DDR:Tarifpoker bei Banken und Metallern

■ Gestern begannen die Verhandlungen in der Metallindustrie und bei den Banken

Berlin (taz) - Vier Wochen vor Einführung der D-Mark haben die Gewerkschaften in der DDR begonnen, um höhere Löhne als Ausgleich für die erwarteten Teuerungen zu streiten. Gestern traf sich zum ersten Mal die Gewerkschaft IG Metall, die mit jetzt noch 1,5 Millionen Mitgliedern die größte Einzelgewerkschaft ist, mit der Unternehmerseite. Auch Arbeitsministerin Hildebrandt war bei den Gesprächen dabei.

Über eine Erhöhung der Löhne und Gehälter auf 70 Prozent des bundesdeutschen Niveaus zum 1.Juli wollen die Metaller heute in der zweiten Runde verhandeln, wenn die Tarifpartner erstmals ohne Regierungsbeteiligung am Tisch sitzen. Verhandlungspartner sind auf der einen Seite die neuformierten Arbeitgeberverbände und auf der anderen Seite die IG Metall der DDR.

Während die Metallverhandlungen immerhin in Berlin stattfinden, wurden die Verhandlungen für die rund 60.000 Bankangestellten gleich dahin verlegt, wo das Geld sitzt: nach Frankfurt am Main. Auf Arbeitgeberseite neheme hier die großen Verbände des bundesdeutschen Kreditgewerbes sowie eine „Arbeitsgemeinschaft“ von Vertretern von DDR-Instituten teil. Die Arbeitnehmer werden durch die BRD-Gewerkschaft Handel, Banken und Versicherungen (HBV), die Deutschen Angestelltengewerkschaft (DAG) und die DDR-Gewerkschaft Öffentliche Dienste (GÖD) vertreten. Die Federführung der Verhandlungen dürfte auf beiden Seiten bei den West -Vertretern liegen.
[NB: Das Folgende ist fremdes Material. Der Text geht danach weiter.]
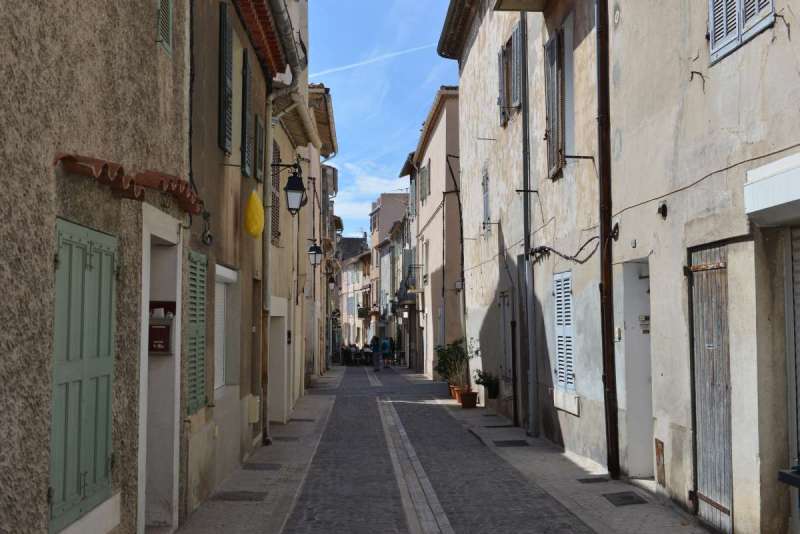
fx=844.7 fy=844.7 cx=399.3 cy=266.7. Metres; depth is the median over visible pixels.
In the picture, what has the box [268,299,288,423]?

Die HBV und die DAG gehen mit verschiedenen Forderungskonzepten in die Verhandlungen. Die HBV fordert für die Bankangestellten eine Lohnerhöhung von linear 100 Prozent. Dies ergäbe für die meisten Beschäftigten ab 1. Juli einen Betrag von rund 2.000 D-Mark monatlich. Die Deutsche Angestelltengewerkschaft dagegen fordert eine differenzierte Angleichung an West-Einkommensverhältnisse. Einheitlich sollen die Gehälter um 500 DM angehoben werden. Außerdem soll es einen Zuschlag von 25 Prozent geben. Dies ergebe für die unteren Lohngruppen einen Zuschlag von 130 bis 140 Prozent und für die oberen von rund 50 Prozent. Nach Meinung des DAG-Verhandlungsführers Renner solle das westdeutsche Gehaltsniveau in spätestens zwei Jahren erreicht sein.

Bis zur Verhandlungsrunde am 15. Juni in Berlin soll ein Abschluß zustandekommen. Die Gewerkschaften für den Bankenbereich sind insofern in günstiger Position, als sie es hauptsächlich mit westdeutschen Großbanken zu tun haben, die im Eiltempo DDR-Filialen aufbauen werden. Für den Metallbereich und anderen Industriebranchen gilt dies nicht: hier ist das westdeutsche Kapital bislang eher spärlich vertreten.